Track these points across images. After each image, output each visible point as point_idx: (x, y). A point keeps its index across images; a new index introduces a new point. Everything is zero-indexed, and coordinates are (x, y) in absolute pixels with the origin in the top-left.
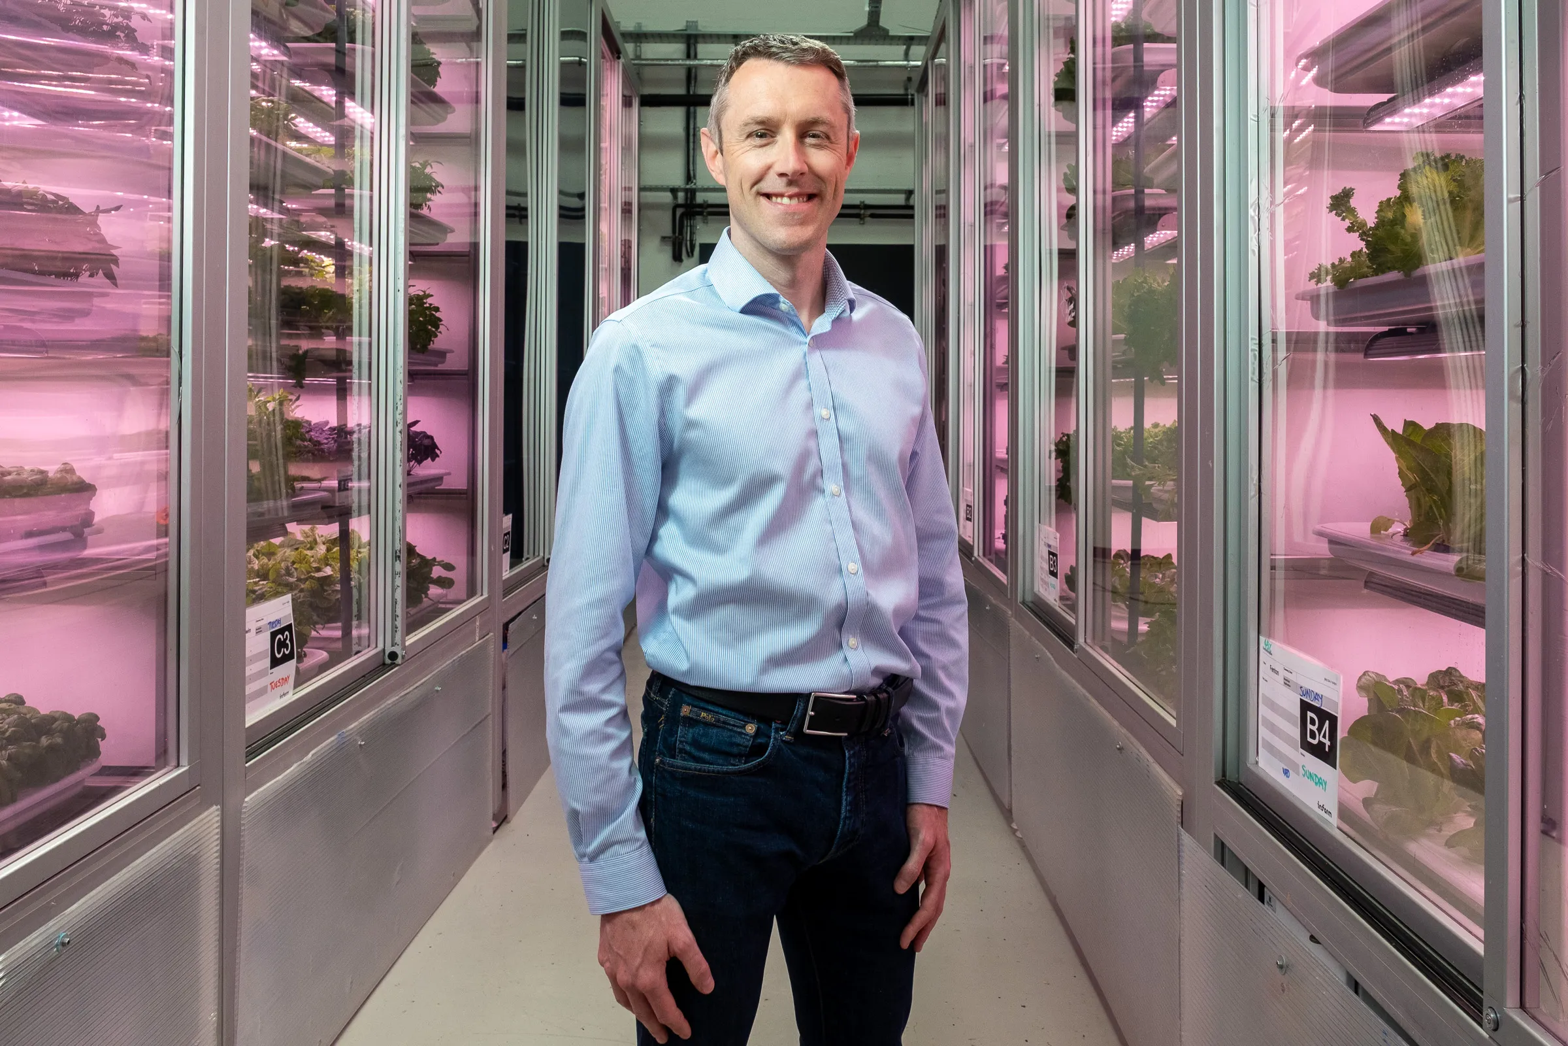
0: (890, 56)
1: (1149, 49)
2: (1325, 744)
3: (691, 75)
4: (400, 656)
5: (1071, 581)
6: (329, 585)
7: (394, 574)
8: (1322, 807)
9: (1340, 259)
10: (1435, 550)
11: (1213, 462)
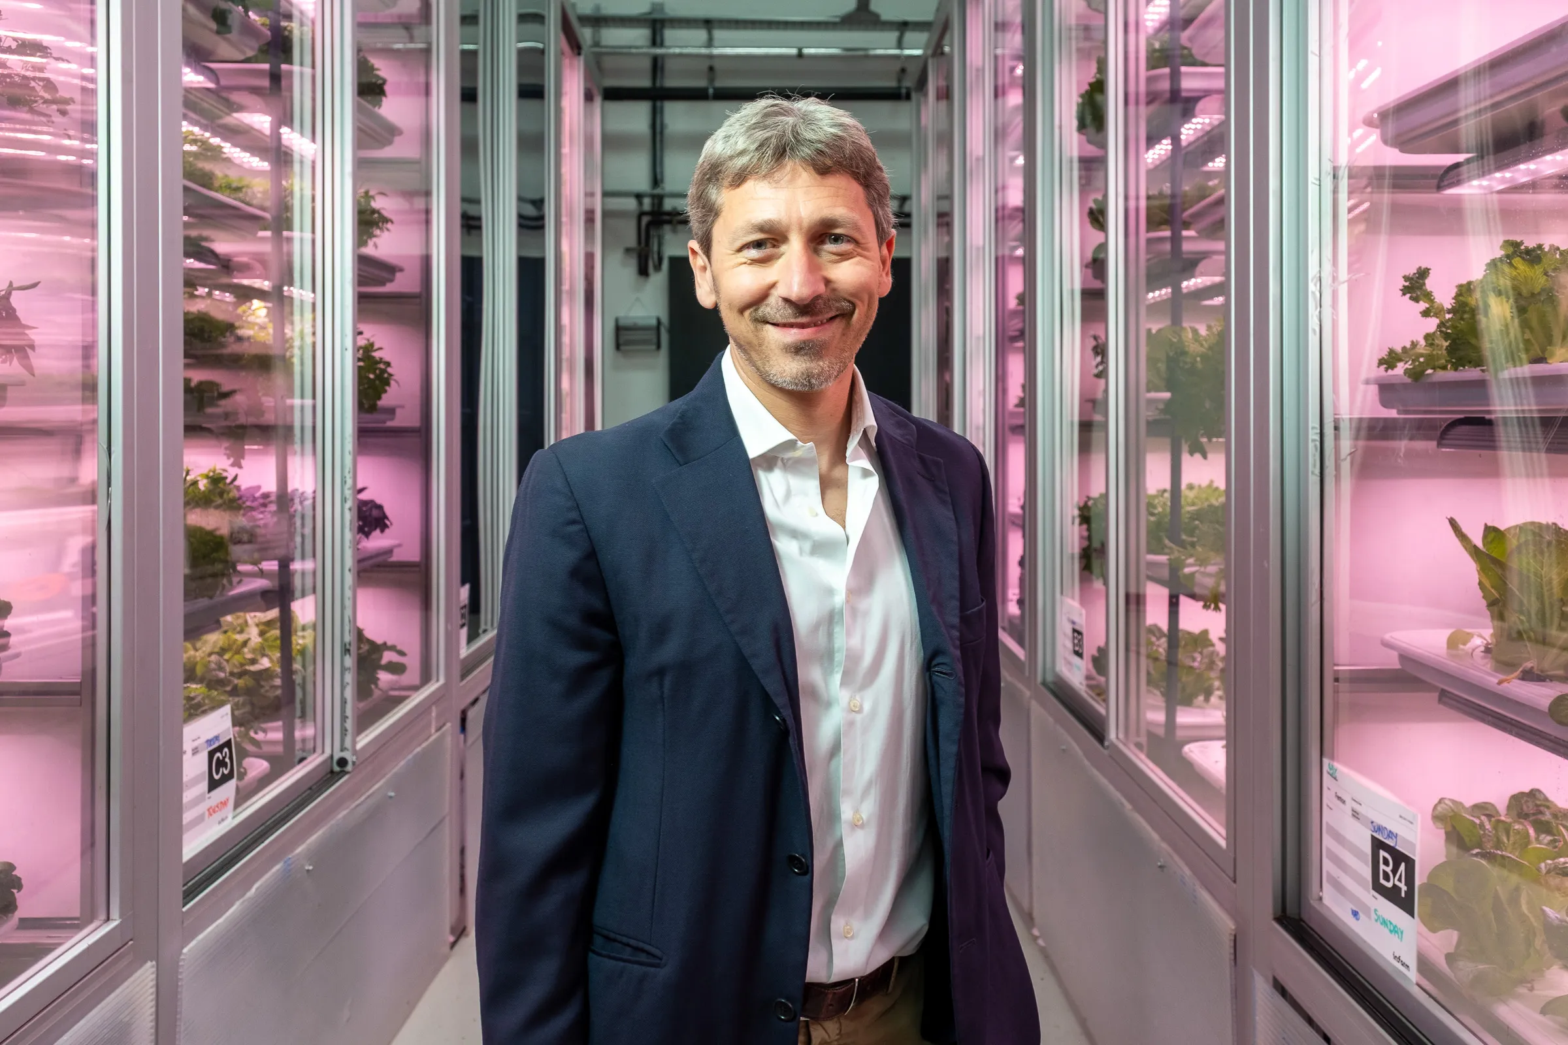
· · · · · · ·
**Work item:**
Copy all of the lines above word for word, leaving out the pictures.

**Written reply:**
Track these points across images. After each image, output each visible point as point_idx: (x, y). A point keeps its index across images; a new index introduces a new point. Everything is zero-indexed, and coordinates are (x, y) in absolute pixels with the origin in the top-left.
0: (890, 56)
1: (1149, 49)
2: (1325, 744)
3: (691, 75)
4: (400, 656)
5: (1071, 581)
6: (329, 585)
7: (394, 574)
8: (1322, 807)
9: (1340, 259)
10: (1435, 550)
11: (1213, 462)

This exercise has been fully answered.